Ааалаяний! Когда сине-серый двухлеток с клочьями прошлогодней шерсти сказал так, мальчик задумался и не знал уже, что ему делать.

— Ах, мой мальчик, — сказал сине-серый двухлеток с клочьями прошлогодней шерсти, — где же твое седло и сбруя, без них ты не сможешь скакать на мне. Где же твое оружие, без него ты не сможешь ведь схватить врага! Каково имя твоего отца, каково имя твоей матери? И какова кличка лошади, на которой ты едешь? И как зовут тебя самого? Какова цель, к которой ты стремишься? Где дорога, по которой ты отправишься? Если тебя спросят об этом, что же ты тогда ответишь?

Так сказал его конь, сине-серый двухлеток с клочьями прошлогодней шерсти.

«Ааалаяний! Тут и правда есть о чем подумать», — сообразил мальчик. Стал он размышлять, получил благословение от всех четырех копыт своего сине-серого двухлетка с клочьями прошлогодней шерсти, расстелил полу своего халата и стал ему кланяться этот мальчик. Ааа — тут взглянул его сине-серый двухлеток с клочьями прошлогодней шерсти вверх и чихнул; потом взглянул вниз и чихнул; и из одной его ноздри выпало полное снаряжение коня — седло и сбруя, а из другой ноздри выпали стрелы и лук — полное снаряжение, необходимое для того, чтобы отправиться на место боя, сбросил мальчику его сине-серый двухлеток.

Ааалаяний!

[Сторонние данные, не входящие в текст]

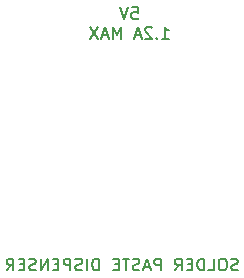
<source format=gbo>
G04 #@! TF.GenerationSoftware,KiCad,Pcbnew,5.0.2-bee76a0~70~ubuntu16.04.1*
G04 #@! TF.CreationDate,2019-07-11T08:17:54+02:00*
G04 #@! TF.ProjectId,paste_dispenser,70617374-655f-4646-9973-70656e736572,rev?*
G04 #@! TF.SameCoordinates,PX3dfd240PY3dfd240*
G04 #@! TF.FileFunction,Legend,Bot*
G04 #@! TF.FilePolarity,Positive*
%FSLAX46Y46*%
G04 Gerber Fmt 4.6, Leading zero omitted, Abs format (unit mm)*
G04 Created by KiCad (PCBNEW 5.0.2-bee76a0~70~ubuntu16.04.1) date Thu 11 Jul 2019 08:17:54 AM CEST*
%MOMM*%
%LPD*%
G01*
G04 APERTURE LIST*
%ADD10C,0.150000*%
%ADD11R,1.802000X1.802000*%
%ADD12O,1.802000X1.802000*%
%ADD13C,2.102000*%
G04 APERTURE END LIST*
D10*
X21042476Y25859620D02*
X21518666Y25859620D01*
X21566285Y25383429D01*
X21518666Y25431048D01*
X21423428Y25478667D01*
X21185333Y25478667D01*
X21090095Y25431048D01*
X21042476Y25383429D01*
X20994857Y25288191D01*
X20994857Y25050096D01*
X21042476Y24954858D01*
X21090095Y24907239D01*
X21185333Y24859620D01*
X21423428Y24859620D01*
X21518666Y24907239D01*
X21566285Y24954858D01*
X20709142Y25859620D02*
X20375809Y24859620D01*
X20042476Y25859620D01*
X23566285Y23209620D02*
X24137714Y23209620D01*
X23852000Y23209620D02*
X23852000Y24209620D01*
X23947238Y24066762D01*
X24042476Y23971524D01*
X24137714Y23923905D01*
X23137714Y23304858D02*
X23090095Y23257239D01*
X23137714Y23209620D01*
X23185333Y23257239D01*
X23137714Y23304858D01*
X23137714Y23209620D01*
X22709142Y24114381D02*
X22661523Y24162000D01*
X22566285Y24209620D01*
X22328190Y24209620D01*
X22232952Y24162000D01*
X22185333Y24114381D01*
X22137714Y24019143D01*
X22137714Y23923905D01*
X22185333Y23781048D01*
X22756761Y23209620D01*
X22137714Y23209620D01*
X21756761Y23495334D02*
X21280571Y23495334D01*
X21852000Y23209620D02*
X21518666Y24209620D01*
X21185333Y23209620D01*
X20090095Y23209620D02*
X20090095Y24209620D01*
X19756761Y23495334D01*
X19423428Y24209620D01*
X19423428Y23209620D01*
X18994857Y23495334D02*
X18518666Y23495334D01*
X19090095Y23209620D02*
X18756761Y24209620D01*
X18423428Y23209620D01*
X18185333Y24209620D02*
X17518666Y23209620D01*
X17518666Y24209620D02*
X18185333Y23209620D01*
X30002714Y3635239D02*
X29859857Y3587620D01*
X29621761Y3587620D01*
X29526523Y3635239D01*
X29478904Y3682858D01*
X29431285Y3778096D01*
X29431285Y3873334D01*
X29478904Y3968572D01*
X29526523Y4016191D01*
X29621761Y4063810D01*
X29812238Y4111429D01*
X29907476Y4159048D01*
X29955095Y4206667D01*
X30002714Y4301905D01*
X30002714Y4397143D01*
X29955095Y4492381D01*
X29907476Y4540000D01*
X29812238Y4587620D01*
X29574142Y4587620D01*
X29431285Y4540000D01*
X28812238Y4587620D02*
X28621761Y4587620D01*
X28526523Y4540000D01*
X28431285Y4444762D01*
X28383666Y4254286D01*
X28383666Y3920953D01*
X28431285Y3730477D01*
X28526523Y3635239D01*
X28621761Y3587620D01*
X28812238Y3587620D01*
X28907476Y3635239D01*
X29002714Y3730477D01*
X29050333Y3920953D01*
X29050333Y4254286D01*
X29002714Y4444762D01*
X28907476Y4540000D01*
X28812238Y4587620D01*
X27478904Y3587620D02*
X27955095Y3587620D01*
X27955095Y4587620D01*
X27145571Y3587620D02*
X27145571Y4587620D01*
X26907476Y4587620D01*
X26764619Y4540000D01*
X26669380Y4444762D01*
X26621761Y4349524D01*
X26574142Y4159048D01*
X26574142Y4016191D01*
X26621761Y3825715D01*
X26669380Y3730477D01*
X26764619Y3635239D01*
X26907476Y3587620D01*
X27145571Y3587620D01*
X26145571Y4111429D02*
X25812238Y4111429D01*
X25669380Y3587620D02*
X26145571Y3587620D01*
X26145571Y4587620D01*
X25669380Y4587620D01*
X24669380Y3587620D02*
X25002714Y4063810D01*
X25240809Y3587620D02*
X25240809Y4587620D01*
X24859857Y4587620D01*
X24764619Y4540000D01*
X24717000Y4492381D01*
X24669380Y4397143D01*
X24669380Y4254286D01*
X24717000Y4159048D01*
X24764619Y4111429D01*
X24859857Y4063810D01*
X25240809Y4063810D01*
X23478904Y3587620D02*
X23478904Y4587620D01*
X23097952Y4587620D01*
X23002714Y4540000D01*
X22955095Y4492381D01*
X22907476Y4397143D01*
X22907476Y4254286D01*
X22955095Y4159048D01*
X23002714Y4111429D01*
X23097952Y4063810D01*
X23478904Y4063810D01*
X22526523Y3873334D02*
X22050333Y3873334D01*
X22621761Y3587620D02*
X22288428Y4587620D01*
X21955095Y3587620D01*
X21669380Y3635239D02*
X21526523Y3587620D01*
X21288428Y3587620D01*
X21193190Y3635239D01*
X21145571Y3682858D01*
X21097952Y3778096D01*
X21097952Y3873334D01*
X21145571Y3968572D01*
X21193190Y4016191D01*
X21288428Y4063810D01*
X21478904Y4111429D01*
X21574142Y4159048D01*
X21621761Y4206667D01*
X21669380Y4301905D01*
X21669380Y4397143D01*
X21621761Y4492381D01*
X21574142Y4540000D01*
X21478904Y4587620D01*
X21240809Y4587620D01*
X21097952Y4540000D01*
X20812238Y4587620D02*
X20240809Y4587620D01*
X20526523Y3587620D02*
X20526523Y4587620D01*
X19907476Y4111429D02*
X19574142Y4111429D01*
X19431285Y3587620D02*
X19907476Y3587620D01*
X19907476Y4587620D01*
X19431285Y4587620D01*
X18240809Y3587620D02*
X18240809Y4587620D01*
X18002714Y4587620D01*
X17859857Y4540000D01*
X17764619Y4444762D01*
X17717000Y4349524D01*
X17669380Y4159048D01*
X17669380Y4016191D01*
X17717000Y3825715D01*
X17764619Y3730477D01*
X17859857Y3635239D01*
X18002714Y3587620D01*
X18240809Y3587620D01*
X17240809Y3587620D02*
X17240809Y4587620D01*
X16812238Y3635239D02*
X16669380Y3587620D01*
X16431285Y3587620D01*
X16336047Y3635239D01*
X16288428Y3682858D01*
X16240809Y3778096D01*
X16240809Y3873334D01*
X16288428Y3968572D01*
X16336047Y4016191D01*
X16431285Y4063810D01*
X16621761Y4111429D01*
X16717000Y4159048D01*
X16764619Y4206667D01*
X16812238Y4301905D01*
X16812238Y4397143D01*
X16764619Y4492381D01*
X16717000Y4540000D01*
X16621761Y4587620D01*
X16383666Y4587620D01*
X16240809Y4540000D01*
X15812238Y3587620D02*
X15812238Y4587620D01*
X15431285Y4587620D01*
X15336047Y4540000D01*
X15288428Y4492381D01*
X15240809Y4397143D01*
X15240809Y4254286D01*
X15288428Y4159048D01*
X15336047Y4111429D01*
X15431285Y4063810D01*
X15812238Y4063810D01*
X14812238Y4111429D02*
X14478904Y4111429D01*
X14336047Y3587620D02*
X14812238Y3587620D01*
X14812238Y4587620D01*
X14336047Y4587620D01*
X13907476Y3587620D02*
X13907476Y4587620D01*
X13336047Y3587620D01*
X13336047Y4587620D01*
X12907476Y3635239D02*
X12764619Y3587620D01*
X12526523Y3587620D01*
X12431285Y3635239D01*
X12383666Y3682858D01*
X12336047Y3778096D01*
X12336047Y3873334D01*
X12383666Y3968572D01*
X12431285Y4016191D01*
X12526523Y4063810D01*
X12717000Y4111429D01*
X12812238Y4159048D01*
X12859857Y4206667D01*
X12907476Y4301905D01*
X12907476Y4397143D01*
X12859857Y4492381D01*
X12812238Y4540000D01*
X12717000Y4587620D01*
X12478904Y4587620D01*
X12336047Y4540000D01*
X11907476Y4111429D02*
X11574142Y4111429D01*
X11431285Y3587620D02*
X11907476Y3587620D01*
X11907476Y4587620D01*
X11431285Y4587620D01*
X10431285Y3587620D02*
X10764619Y4063810D01*
X11002714Y3587620D02*
X11002714Y4587620D01*
X10621761Y4587620D01*
X10526523Y4540000D01*
X10478904Y4492381D01*
X10431285Y4397143D01*
X10431285Y4254286D01*
X10478904Y4159048D01*
X10526523Y4111429D01*
X10621761Y4063810D01*
X11002714Y4063810D01*
%LPC*%
D11*
G04 #@! TO.C,J2*
X37870000Y12168000D03*
D12*
X37870000Y14708000D03*
X37870000Y17248000D03*
X37870000Y19788000D03*
X37870000Y22328000D03*
X37870000Y24868000D03*
G04 #@! TD*
D11*
G04 #@! TO.C,J3*
X15772000Y28043000D03*
D12*
X18312000Y28043000D03*
X20852000Y28043000D03*
X23392000Y28043000D03*
X25932000Y28043000D03*
G04 #@! TD*
D11*
G04 #@! TO.C,J1*
X34060000Y13184000D03*
D12*
X34060000Y10644000D03*
X31520000Y13184000D03*
X31520000Y10644000D03*
X28980000Y13184000D03*
X28980000Y10644000D03*
G04 #@! TD*
D11*
G04 #@! TO.C,J4*
X34060000Y24868000D03*
D12*
X34060000Y22328000D03*
X34060000Y19788000D03*
X34060000Y17248000D03*
G04 #@! TD*
D13*
G04 #@! TO.C,SW4*
X37512000Y6580000D03*
X37512000Y2080000D03*
X31012000Y6580000D03*
X31012000Y2080000D03*
G04 #@! TD*
G04 #@! TO.C,SW3*
X21360000Y2080000D03*
X21360000Y6580000D03*
X27860000Y2080000D03*
X27860000Y6580000D03*
G04 #@! TD*
G04 #@! TO.C,SW1*
X8556000Y6580000D03*
X8556000Y2080000D03*
X2056000Y6580000D03*
X2056000Y2080000D03*
G04 #@! TD*
G04 #@! TO.C,SW2*
X11708000Y2080000D03*
X11708000Y6580000D03*
X18208000Y2080000D03*
X18208000Y6580000D03*
G04 #@! TD*
M02*

</source>
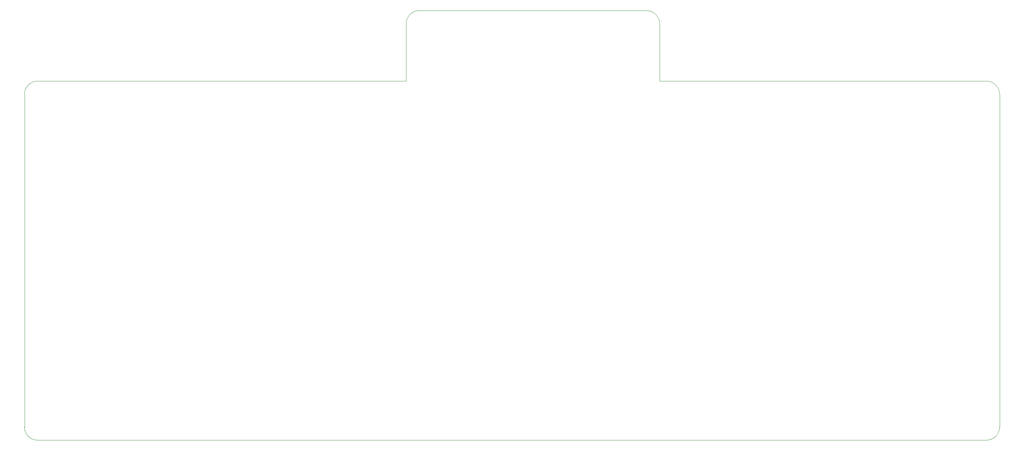
<source format=gbr>
%TF.GenerationSoftware,KiCad,Pcbnew,(5.1.6)-1*%
%TF.CreationDate,2020-06-06T18:37:03-05:00*%
%TF.ProjectId,cerkit48,6365726b-6974-4343-982e-6b696361645f,rev?*%
%TF.SameCoordinates,Original*%
%TF.FileFunction,Profile,NP*%
%FSLAX46Y46*%
G04 Gerber Fmt 4.6, Leading zero omitted, Abs format (unit mm)*
G04 Created by KiCad (PCBNEW (5.1.6)-1) date 2020-06-06 18:37:03*
%MOMM*%
%LPD*%
G01*
G04 APERTURE LIST*
%TA.AperFunction,Profile*%
%ADD10C,0.050000*%
%TD*%
G04 APERTURE END LIST*
D10*
X261937500Y-134937500D02*
X261937500Y-52387500D01*
X23812500Y-138112500D02*
X258762500Y-138112500D01*
X20637500Y-52387500D02*
X20637500Y-134937500D01*
X115093750Y-49212500D02*
X115093750Y-34925000D01*
X23812500Y-49212500D02*
X115093750Y-49212500D01*
X177800000Y-49212500D02*
X177800000Y-34925000D01*
X258762500Y-49212500D02*
X177800000Y-49212500D01*
X258762500Y-49212500D02*
G75*
G02*
X261937500Y-52387500I0J-3175000D01*
G01*
X261937500Y-134937500D02*
G75*
G02*
X258762500Y-138112500I-3175000J0D01*
G01*
X23812500Y-138112500D02*
G75*
G02*
X20637500Y-134937500I0J3175000D01*
G01*
X20637500Y-52387500D02*
G75*
G02*
X23812500Y-49212500I3175000J0D01*
G01*
X174625000Y-31750000D02*
X118268750Y-31750000D01*
X115093750Y-34925000D02*
G75*
G02*
X118268750Y-31750000I3175000J0D01*
G01*
X174625000Y-31750000D02*
G75*
G02*
X177800000Y-34925000I0J-3175000D01*
G01*
M02*

</source>
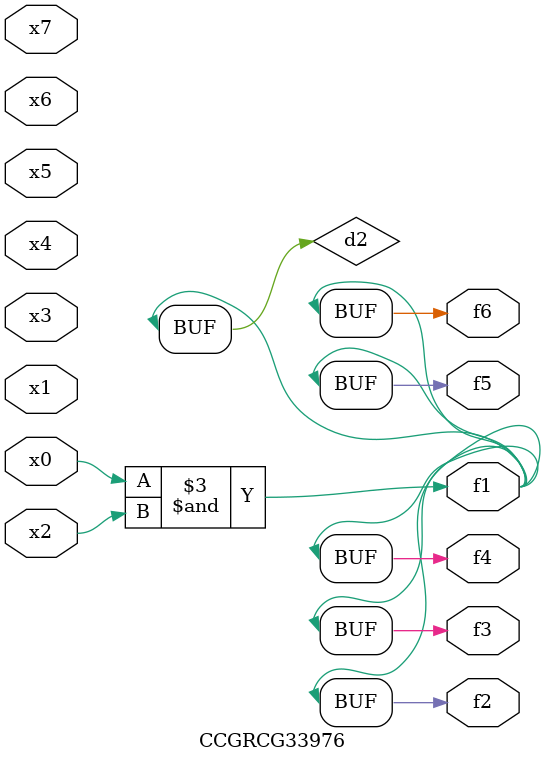
<source format=v>
module CCGRCG33976(
	input x0, x1, x2, x3, x4, x5, x6, x7,
	output f1, f2, f3, f4, f5, f6
);

	wire d1, d2;

	nor (d1, x3, x6);
	and (d2, x0, x2);
	assign f1 = d2;
	assign f2 = d2;
	assign f3 = d2;
	assign f4 = d2;
	assign f5 = d2;
	assign f6 = d2;
endmodule

</source>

Мальчик вскочил, надел на своего сине-серого двухлетка с клочьями прошлогодней шерсти седло, натянул туго двадцать пять подпруг, надел ему на голову недоуздок и узду — и все как раз подошло сине-серому двухлетку.

Ааа! Лук в черных пятнах, колчан со стрелами прикрепил он себе на бедро, и вооружение так подошло мальчику — ай-яй-яй-яй!

Ааалаяний! На голове мальчика еще был тот пушок, с которым родила его мать. Его кудлатая голова была все еще такой же, как и всегда. Ааа — сине-серый двухлеток с клочьями прошлогодней шерсти стал покусывать там и сям и съел весь пух с головы мальчика. А теперь сине-серому двухлетку с клочьями прошлогодней шерсти настала пора нарекать имена, и он обратился к своему мальчику:

— Теперь пришло нам время дать друг другу имена. И ты дай мне имя Сине-серый двухлеток с клочьями прошлогодней шерсти, одаренный при рождении двадцатью пятью умениями предсказывать будущее. А себя ты можешь назвать Эргил-оол, родившийся с зажатыми в кулаке кончиками сердец двадцати пяти настоящих мужчин из двадцати пяти разных краев, родившийся с зажатыми в кулаке кончиками сердец десяти настоящих мужчин из десяти разных краев, тот, отец которого — Небо, а мать — Земля. — Вот какое имя дал ему его Сине-серый двухлеток.

Ааалаяний! И сказал тогда мальчик:

— Получилось, кажется, очень метко! — и вскочил на своего сине-серого двухлетка с клочьями прошлогодней шерсти, одаренного при рождении двадцатью пятью умениями предсказывать будущее, опоясался, надел лук и стрелы, и с этого дня родился он как славный герой.

Ааалаяний! Теперь пожелал он узнать, что же все-таки случилось, и отправился туда, где вздымалось что-то похожее на пыль, если подумать, не дым ли это, и похожее на дым, если подумать, не пыль ли это.